在一次兩人的爭吵中,哈里表現的像一個12歲的小孩,梅根對他說了一句:你需要去看心理醫生。

「我怎麼才能改變自己?我需要回到過去,回到創傷發生點,處理它,消化它,然後才能繼續往前。」, 「開始心裡谘詢後,我才開始意識到,我一直生活在皇室的泡泡裡,被某種觀念禁錮住了。」

【哈里:看到鏡頭圍追梅根讓我血液沸騰】

哈里說,梅根作為一個外來者,很難適應皇室。「我們戀情一開始,她就需要學習很多東西。」, 他們的戀情曝光後,梅根就被無數狗仔圍追堵截。不管他們去哪裡,都有鏡頭跟著,不停哢嚓的快門和閃光燈,讓他血液沸騰。 「這讓我非常生氣,它讓我想起了我媽媽,讓我會想起了我小時候的經歷。」

讓一切更糟的,還有社交媒體上對他們夫妻倆的攻擊和各種負面評價。 「我本以為我家人會幫忙,但每一個請求,每一次警告,最終得到的都是完全沉默的回應,完全被忽視。 我們用了4年時間,嚐試了一切我們知道的方法,希望能繼續留在那裡履行職責,但梅根一直在痛苦中掙扎。」

【倫敦觸發他焦慮發作】

在紀錄片中,哈里展示了自己接受EMDR(眼動脫敏再處理療法)的畫面。這是一種幫他治療心理創傷的療法。

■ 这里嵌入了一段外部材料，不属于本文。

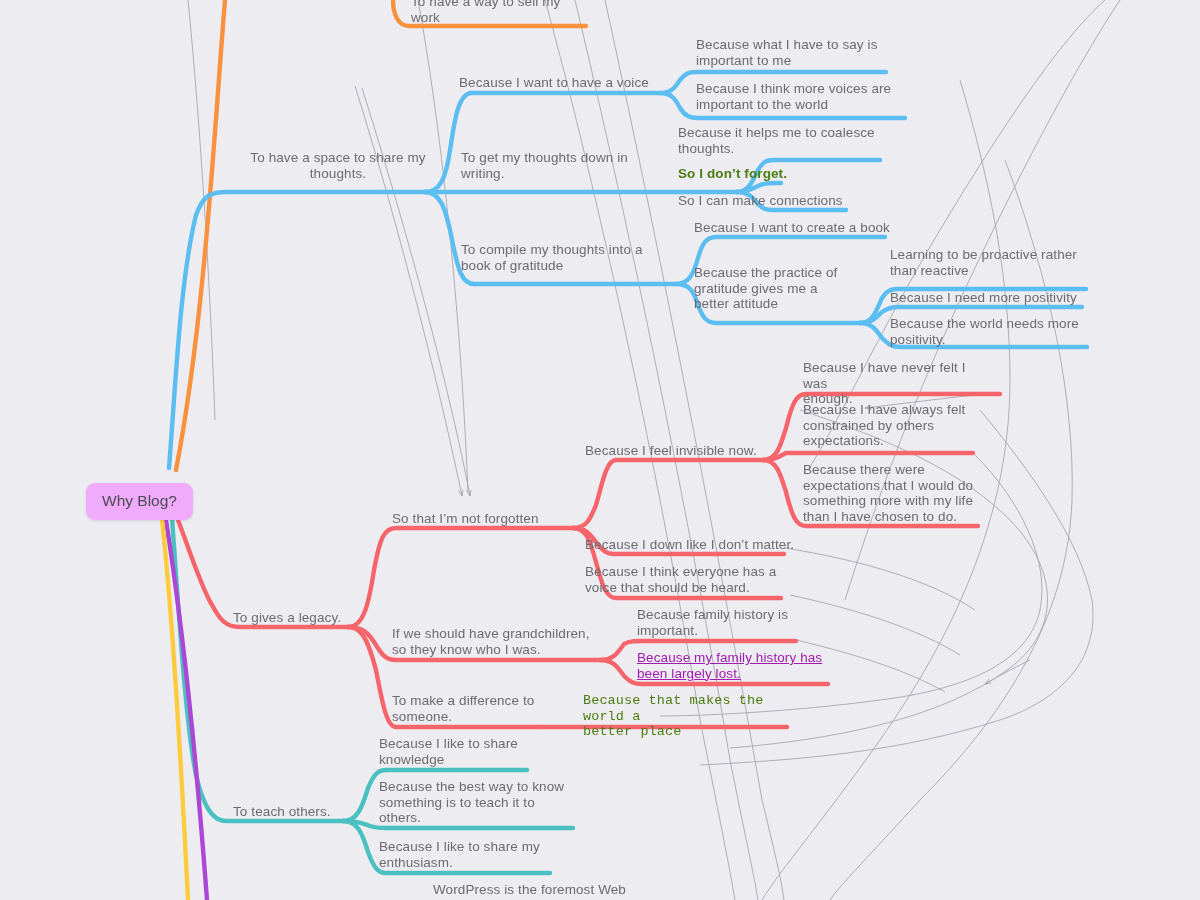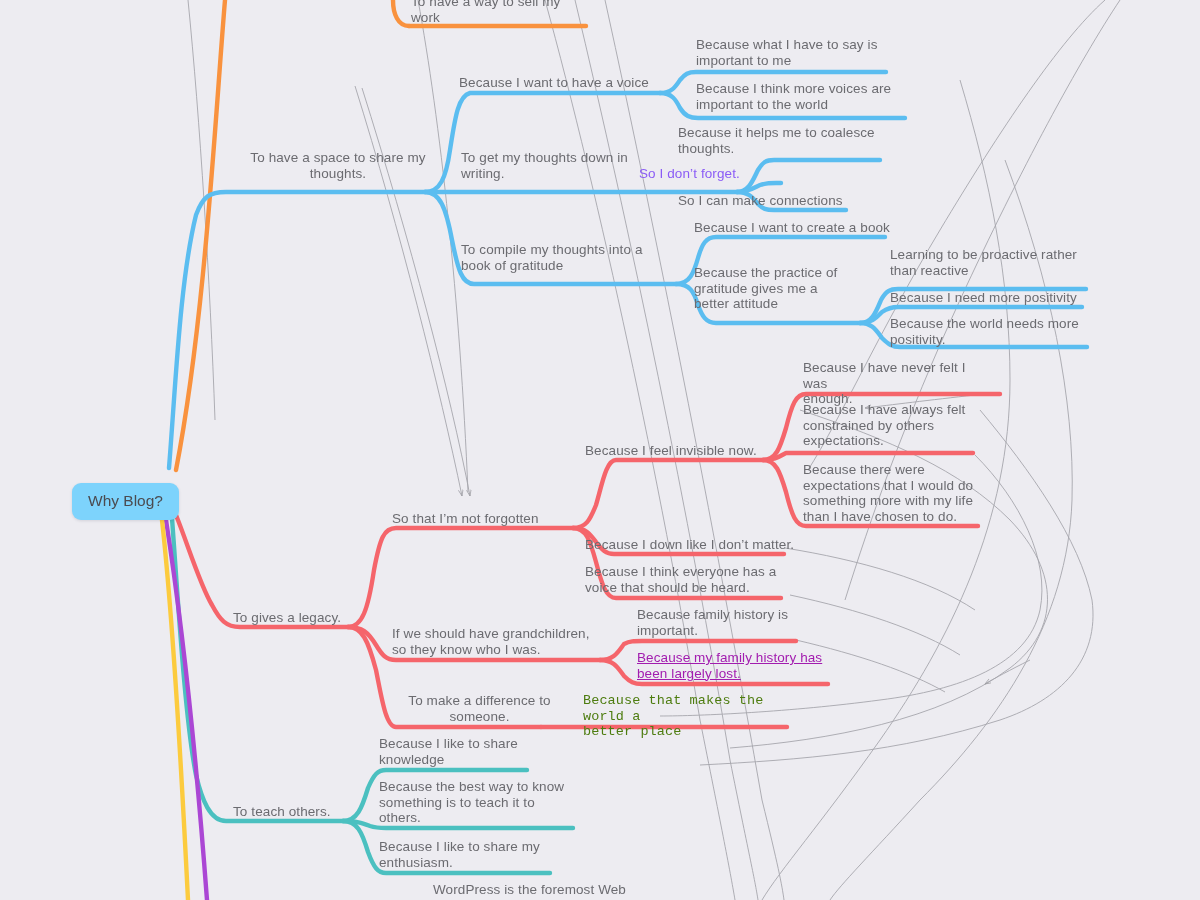--- a/index.html
+++ b/index.html
@@ -139,21 +139,21 @@
 
     <g fill="none" stroke="#AB47D4" stroke-width="4.4" stroke-linecap="round">
       <path d="M 166 520 C 180 610 195 740 207 900"></path>
     </g>
 
     <g fill="none" stroke="#FCCB3E" stroke-width="4.4" stroke-linecap="round">
       <path d="M 162 520 C 172 610 180 740 188 900"></path>
     </g>
   </svg>
 
-  <div class="root-node" style="left: 72px; top: 483px; background: #7dd3fc; color: rgb(75, 75, 80);">
+  <div class="root-node" style="left: 86px; top: 483px; background: #f0abfc; color: rgb(75, 75, 80);">
     <span>Why Blog?</span>
   </div>
 
   <div class="node-label" style="left: 411px; top: -6px; width: 200px; color: rgb(107, 107, 112);"><span>To have a way to sell my
 work</span></div>
 
   <div class="node-label" style="left: 233px; top: 150px; width: 210px; color: rgb(107, 107, 112); text-align: center;"><span>To have a space to share my
 thoughts.</span></div>
 
   <div class="node-label" style="left: 459px; top: 75px; width: 230px; color: rgb(107, 107, 112);"><span>Because I want to have a voice</span></div>
@@ -163,21 +163,21 @@
 
   <div class="node-label" style="left: 696px; top: 81px; width: 218px; color: rgb(107, 107, 112);"><span>Because I think more voices are
 important to the world</span></div>
 
   <div class="node-label" style="left: 461px; top: 150px; width: 200px; color: rgb(107, 107, 112);"><span>To get my thoughts down in
 writing.</span></div>
 
   <div class="node-label" style="left: 678px; top: 125px; width: 215px; color: rgb(107, 107, 112);"><span>Because it helps me to coalesce
 thoughts.</span></div>
 
-  <div class="node-label" style="left: 639px; top: 166px; width: 200px; color: #8b5cf6;"><span>So I don’t forget.</span></div>
+  <div class="node-label" style="left: 678px; top: 166px; width: 200px; color: #4d7c0f; font-weight: bold;"><span>So I don’t forget.</span></div>
 
   <div class="node-label" style="left: 678px; top: 193px; width: 200px; color: rgb(107, 107, 112);"><span>So I can make connections</span></div>
 
   <div class="node-label" style="left: 461px; top: 242px; width: 200px; color: rgb(107, 107, 112);"><span>To compile my thoughts into a
 book of gratitude</span></div>
 
   <div class="node-label" style="left: 694px; top: 220px; width: 215px; color: rgb(107, 107, 112);"><span>Because I want to create a book</span></div>
 
   <div class="node-label" style="left: 694px; top: 265px; width: 165px; color: rgb(107, 107, 112);"><span>Because the practice of
 gratitude gives me a
@@ -216,21 +216,21 @@
 
   <div class="node-label" style="left: 392px; top: 626px; width: 208px; color: rgb(107, 107, 112);"><span>If we should have grandchildren,
 so they know who I was.</span></div>
 
   <div class="node-label" style="left: 637px; top: 607px; width: 160px; color: rgb(107, 107, 112);"><span>Because family history is
 important.</span></div>
 
   <div class="node-label" style="left: 637px; top: 650px; width: 192px; color: #a21caf; text-decoration: underline;"><span>Because my family history has
 been largely lost.</span></div>
 
-  <div class="node-label" style="left: 392px; top: 693px; width: 175px; color: rgb(107, 107, 112); text-align: center;"><span>To make a difference to
+  <div class="node-label" style="left: 392px; top: 693px; width: 175px; color: rgb(107, 107, 112);"><span>To make a difference to
 someone.</span></div>
 
   <div class="node-label" style="left: 583px; top: 693px; width: 205px; color: #4d7c0f; font-family: Liberation Mono, monospace;"><span>Because that makes the world a
 better place</span></div>
 
   <div class="node-label" style="left: 379px; top: 736px; width: 165px; color: rgb(107, 107, 112);"><span>Because I like to share
 knowledge</span></div>
 
   <div class="node-label" style="left: 379px; top: 779px; width: 198px; color: rgb(107, 107, 112);"><span>Because the best way to know
 something is to teach it to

他說,倫敦本身就會觸發他的焦慮症。 「每次我飛回英國,飛回倫敦,我總是感覺很擔心,很恐懼,有點緊張。」, 「因為發生在我媽媽身上的事,以及我自己看到的,經歷的事,倫敦變成了一個會激發我焦慮症的地方。 感覺自己像被人追捕的獵物,無助,什麼也做不了,無處可逃,沒有出口。」

【哈里:因為皇室的抹黑,梅根半夜哭泣】

除了之前的皇室生活,哈里也提到了退出皇室後的遭遇。 他說,在他們的奧普拉採訪開播之前,英國皇室串通媒體抹黑梅根,說她霸淩員工。 「那天我在半夜醒來,發現她把臉埋在枕頭裡,抑製著聲音在哭——她不想吵醒我,因為我已經承受了太多。 這讓我心碎,我抱著她,我們談了談,她一直哭,一直哭,止不住的哭。」

【冥冥之中,有母親相助】

哈里相信是戴安娜在冥冥之中幫助他來到了美國。 「現在在加州,我似乎可以感受到她的存在。我想她會為我無比自豪。」, 「我現在的生活是她曾經想過的,也是她希望我們可以過上的生活。」

哈里認為,在奧普拉採訪中,他用最具同情心的方式講述真相,他認為這樣可以為他和家人的和解留下一點空間。 梅根堅持讓他去做的心理谘詢,讓他現在可以應對任何事情,包括和他在英國的家人和解。